Today, millions of Americans are expected to gather at houses of worship, city halls, and state capitols across the country to celebrate the National Day of Prayer.
An annual event first established by Congress in 1952 to encourage prayer for the country and its leaders, it has gathered momentum since President Reagan designated the first Thursday of May as the official time each year. Some 20,000 events, ranging from prayer breakfasts to Bible reading marathons to rallies and concerts, are expected to take place in the 50 states.
This year's theme is "One Nation Under God." "Americans of all faiths are encouraged to participate according to their own traditions," says the National Day of Prayer task force.
US panel targets religious persecution in ten countries
American desires to bring an end to religious persecution and expand religious freedoms abroad came to the fore again this week, as a high-level US commission offered strong words and proposed specific actions against China and nine other countries.
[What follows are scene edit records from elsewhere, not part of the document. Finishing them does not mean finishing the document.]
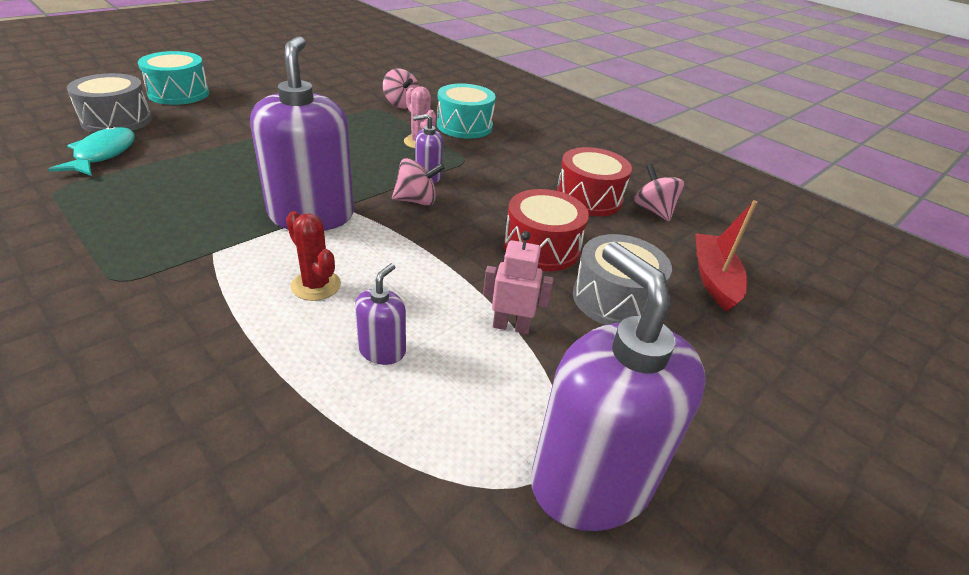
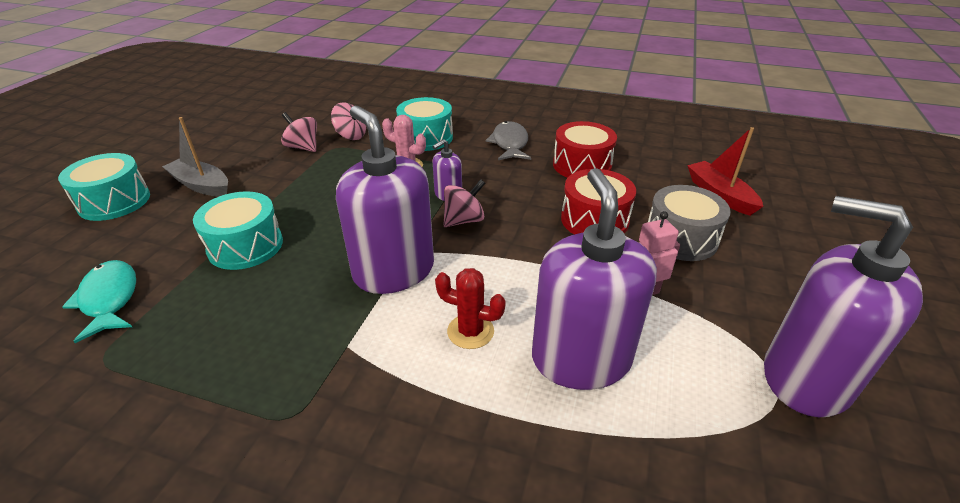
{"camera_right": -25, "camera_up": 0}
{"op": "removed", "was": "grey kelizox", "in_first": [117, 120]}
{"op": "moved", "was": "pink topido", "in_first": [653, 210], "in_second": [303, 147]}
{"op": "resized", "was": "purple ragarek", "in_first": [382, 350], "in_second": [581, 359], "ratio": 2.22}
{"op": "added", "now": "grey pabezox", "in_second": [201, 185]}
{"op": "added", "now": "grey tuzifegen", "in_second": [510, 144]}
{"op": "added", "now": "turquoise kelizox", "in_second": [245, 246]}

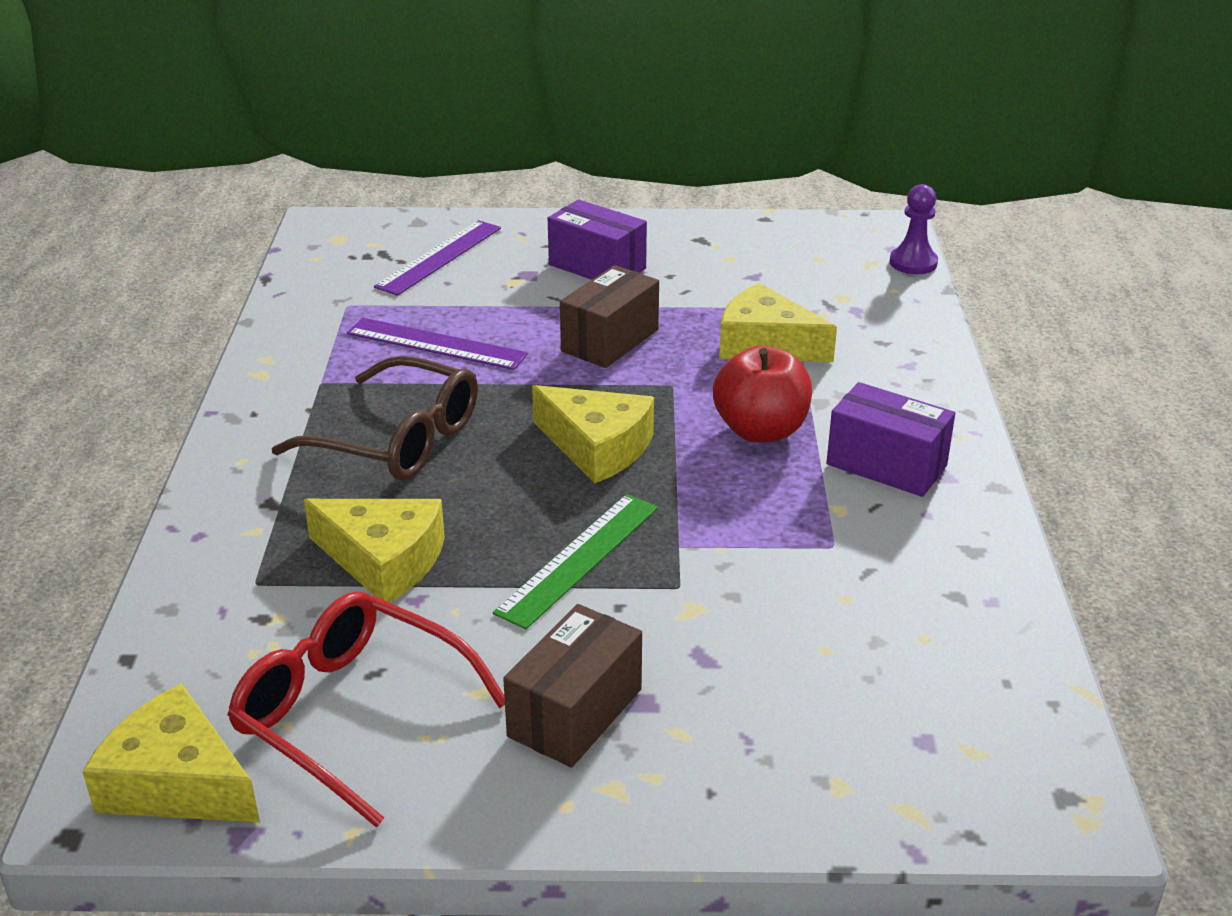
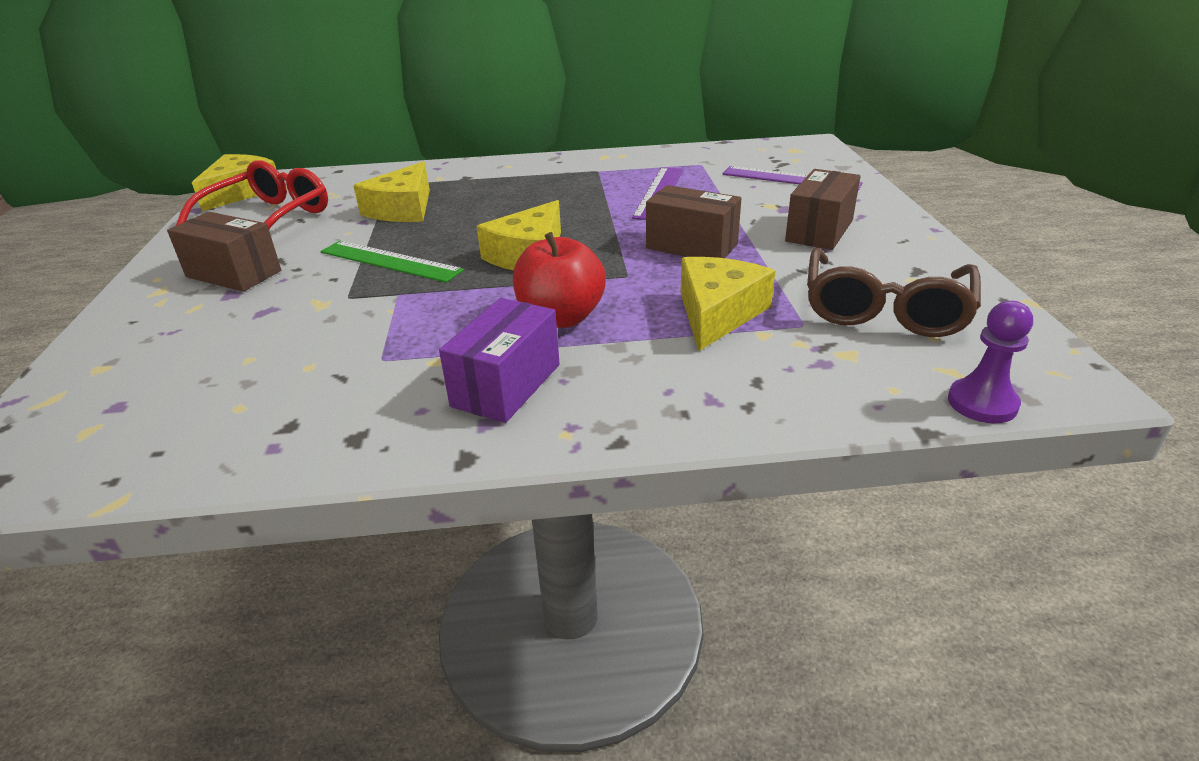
{"camera_right": 85, "camera_up": 0}
{"op": "recoloured", "was": "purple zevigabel", "now": "brown zevigabel", "in_first": [597, 267], "in_second": [819, 231]}
{"op": "moved", "was": "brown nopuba", "in_first": [397, 440], "in_second": [884, 309]}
China's crackdown on religious groups has only expanded since the US granted it normal trade status, the panel said in its annual report, and it's time to take a tougher stance, including seeking to deprive Beijing of its dream to host the Olympic Games.
"The situation in China has grown worse over the past year," says Elliott Abrams, chairman of the US Commission on International Religious Freedom. "The US government must make religious freedom a higher priority in bilateral relations."
The report also includes proposals for US actions in regard to Sudan, Russia, India, Indonesia, Iran, North Korea, Pakistan, and Vietnam, (www.uscirf.gov)
The recommendations on Vietnam were sent earlier to the Bush administration and have already had an impact. Press reports from Hanoi indicate Vietnamese officials are upset over what they view as a delay in approval of the trade pact signed by the Clinton administration. The commission proposes that the trade pact not be ratified without evidence of improvement in protection of religious freedoms (or a Congressional resolution to that effect), and that the US withhold support for International Monetary Fund and World Bank loans to Vietnam.
A strong voice against the "genocidal atrocities" in Sudan, the commission calls the Khartoum government "the world's most violent abuser of the right to freedom of religion." It calls for a diplomatic initiative to halt bombing of civilians, and for companies with access to US capital markets to disclose the nature of any business they have in Sudan.